Credential Stuffing-Angriffe gehen weitaus spezifischer vor, d. h. ein Bot probiert eine bestimmte Benutzer-ID und ein Kennwort auf vielen Webseiten aus. Da das Tool nur einzelne Zugriffsversuche ausführt, werden die Aktivitäten von herkömmlichen Sicherheitstools häufig nicht bemerkt.

Kennwortstärke

Da Brute-Force-Angriffe versuchen, mit gängigen und einfachen Kennwörtern Zugriff zu erlangen, lässt sich die Mehrzahl der Angriffe durch die Wahl eines einzigartigen, starken Kennworts für jede einzelne Website und jeden Service verhindern.

Bei einem Credential Stuffing-Angriff ist die Kennwortstärke nicht relevant, da die Angreifer ein kompromittiertes Konto als Ausgangspunkt für weitere Anmeldungen nutzen. Selbst das stärkste Kennwort kann eine Gefahr darstellen, wenn es für mehrere Konten verwendet wird.

Wie lässt sich Credential Stuffing erkennen und verhindern?

Um Credential Stuffing-Angriffe zu verhindern, müssen Unternehmen verstehen, dass bisherige Best Practices der IT-Sicherheit wie das Festlegen strenger Kennwortanforderungen und die Überwachung auf mehrfache Anmeldeversuche bei dieser Angriffsmethode nur bedingt helfen.

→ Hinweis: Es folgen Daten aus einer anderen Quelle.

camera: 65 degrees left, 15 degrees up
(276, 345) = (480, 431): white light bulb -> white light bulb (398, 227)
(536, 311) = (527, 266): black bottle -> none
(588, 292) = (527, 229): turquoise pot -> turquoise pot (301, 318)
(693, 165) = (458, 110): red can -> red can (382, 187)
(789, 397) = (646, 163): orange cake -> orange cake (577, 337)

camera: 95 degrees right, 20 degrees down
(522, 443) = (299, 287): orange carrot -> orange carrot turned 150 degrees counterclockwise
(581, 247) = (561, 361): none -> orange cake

Dennoch gibt es effektive Maßnahmen, die Credential Stuffing-Angriffe verhindern und ihre Folgen minimieren können:

Verwenden von Multifaktor-Authentifizierung (MFA)

Durch Multifaktor-Authentifizierung (MFA) werden alle Benutzer gezwungen, ihre Identität mit mehr als einer Methode zu authentifizieren. Dazu gehören beispielsweise eine Kombination herkömmlicher Anmeldedaten, Sicherheitstoken per SMS bzw. Authentifizierungstool oder eine biometrische Verifizierung. Unternehmen, die MFA nutzen, sind vor Credential Stuffing-Angriffen deutlich besser geschützt, da die Angreifer in der Regel nur über die Anmeldedaten verfügen, die ohne einen zweiten Authentifizierungsfaktor meist nutzlos sind.

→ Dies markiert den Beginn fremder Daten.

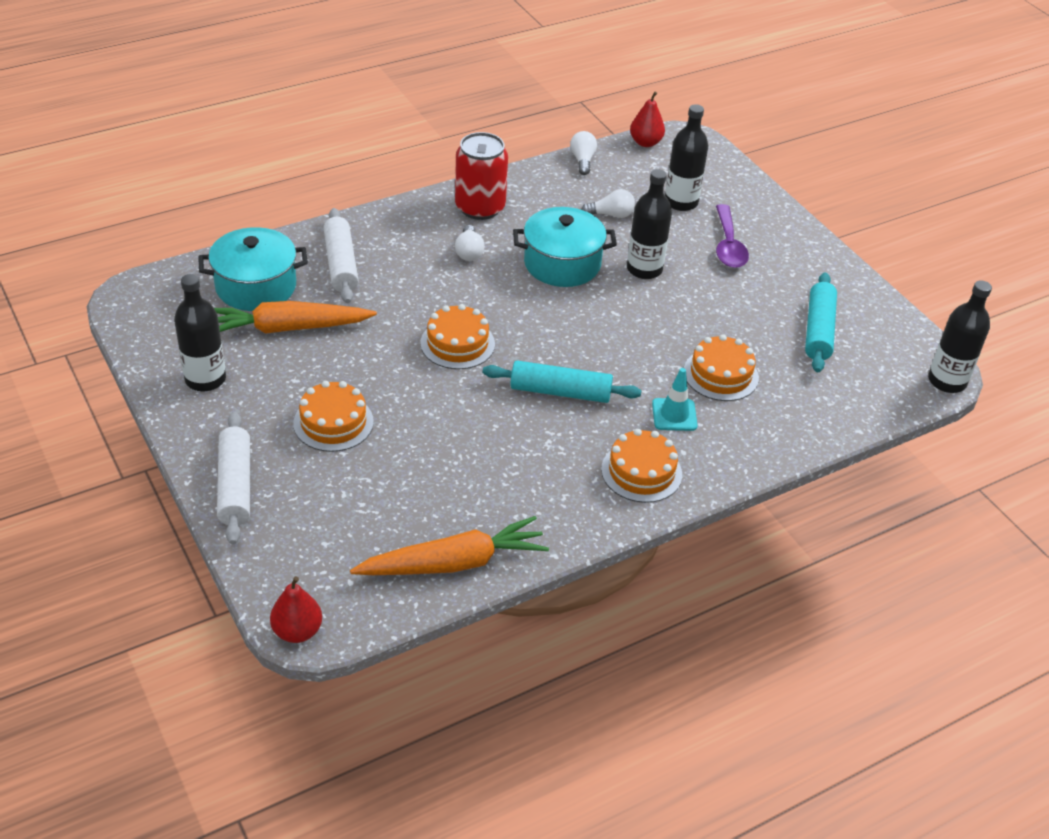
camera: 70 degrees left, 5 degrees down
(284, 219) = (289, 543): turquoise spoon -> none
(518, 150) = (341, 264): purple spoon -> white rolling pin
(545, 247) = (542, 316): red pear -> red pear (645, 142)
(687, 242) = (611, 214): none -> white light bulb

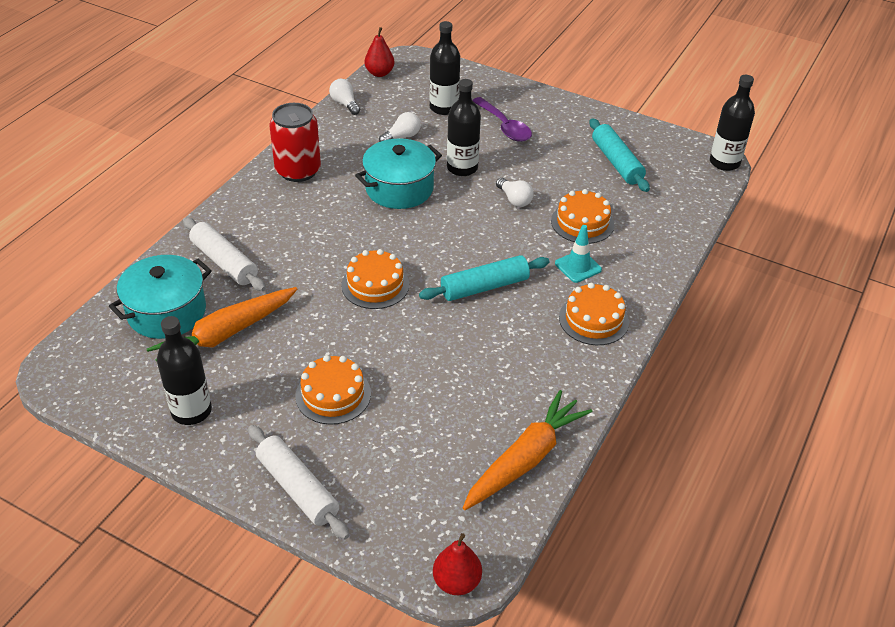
camera: 30 degrees left, 0 degrees up
(469, 252) = (320, 209): white light bulb -> white light bulb (514, 199)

Implementieren von IT-Hygiene

Ein IT-Hygiene-Tool wie CrowdStrike Falcon Discover™ bietet einen Überblick über die Nutzung von Anmeldedaten im Unternehmen, um potenziell schädliche Administratoraktivitäten zu erkennen. Mithilfe der Kontenüberwachungsfunktion kann das Sicherheitsteam nach Konten suchen, die die Angreifer angelegt haben, um langfristigen Zugang zu erhalten. Die Funktion trägt zudem dazu bei, dass Kennwörter regelmäßig geändert werden, damit gestohlene Anmeldedaten nur zeitlich begrenzt einen Nutzen haben.

Hinzufügen von proaktiver Bedrohungssuche

Echte proaktive Bedrohungssuchen, zum Beispiel durch das CrowdStrike Falcon OverWatch™-Team, ermöglichen die Rund-um-die-Uhr-Suche nach unbekannten und verborgenen Angriffen, die gestohlene Anmeldedaten verwenden und sich als legitime Benutzer tarnen. Solche Angriffsarten werden von standardmäßigen Sicherheitsmaßnahmen mitunter übersehen. Das OverWatch-Team nutzt die im täglichen Kampf gegen hochentwickelte hartnäckige Bedrohungen (Advanced Persistent Threats, APTs) gewonnenen Erkenntnisse, um jeden Tag Millionen subtiler Spuren und schädlicher Aktivitäten zu untersuchen und Kunden bei Bedarf zu warnen.

Sensibilisieren Ihrer Mitarbeiter für die Risiken schwacher Kennwörter

Credential Stuffing-Angriffe können in nahezu jedem Fall zu einer Person zurückverfolgt werden, die dasselbe Kennwort für mehrere Services verwendet. Auch wenn der Benutzer ein starkes Kennwort gewählt hat, besteht dennoch die Gefahr einer Kompromittierung, wenn die Anmeldedaten für mehrere Konten genutzt werden. Sensibilisieren Sie Ihre Benutzer dafür, dass es wichtig ist, Kennwörter nicht mehrfach zu verwenden sowie andere Best Practices für die Wahl starker, einzigartiger Kennwörter zu befolgen. Stellen Sie ein Kennwortverwaltungstool bereit, damit Benutzer nicht auf Kennwörter zurückgreifen, die sie sich leicht merken können. Verwenden Sie ein Erkennungstool, das unveränderte Standardkennwörter auf Geräten findet.